In RQ3 we conduct a semi-automated detection of bugs and pitfalls in proxies. 
We leverage a set of automated helpers (as described in the paper) to help us prune non-vulnerable contracts before manual inspection. 
The automated helpers can be found in `pitfall-detection-helpers` folder. 
Note that the final results are obtained faithfully using manual inspection. The helper scripts are only used to data processing to reduce human efforts.

* Proxy-logic collision: 
  - the file "proxy_logic_collision.txt" shows the 32 proxies that we identified as well as our manual inspection results. 

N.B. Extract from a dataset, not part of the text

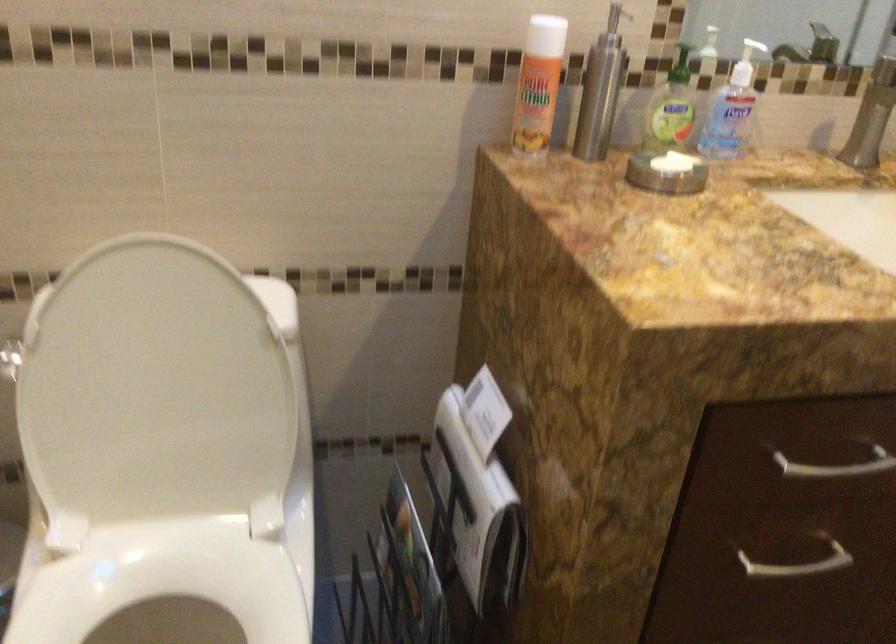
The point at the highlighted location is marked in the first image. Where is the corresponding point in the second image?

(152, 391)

  - the file "proxy_logic_collision_detector_evaluation_sampled_txs.txt" lists the 100 transactions sampled to evaluate the reliability of our automated helper which identifies storage slot read/write operations.
* Logic-logic collision: 
  - the file "logic_logic_collision.txt" contains the 15 proxies that we identified to have logic-logic collisions. 
  - the file "logic_logic_collision_detector_evaluation_sampled_contract_pairs.csv" lists the 100 new-version/old-version logic contract pairs sampled to evaluate the reliability of our automated helper to identify storage collisions between two logic contracts.
* Uninitialized contract: 
  - the file "uninitialized.csv" contains 183 proxies that was not initialized in the same transaction of deployment and may be at risk of front-running attack. Whether they are still exploitable (i.e., re-initialize by malicious actors at present) is also labelled in the csv.
  - the file "identified_initialize_function_calldata.csv" lists the 100 logic contracts sampled to evaluate the quality of `initialize` calldata extracted by our automated helper.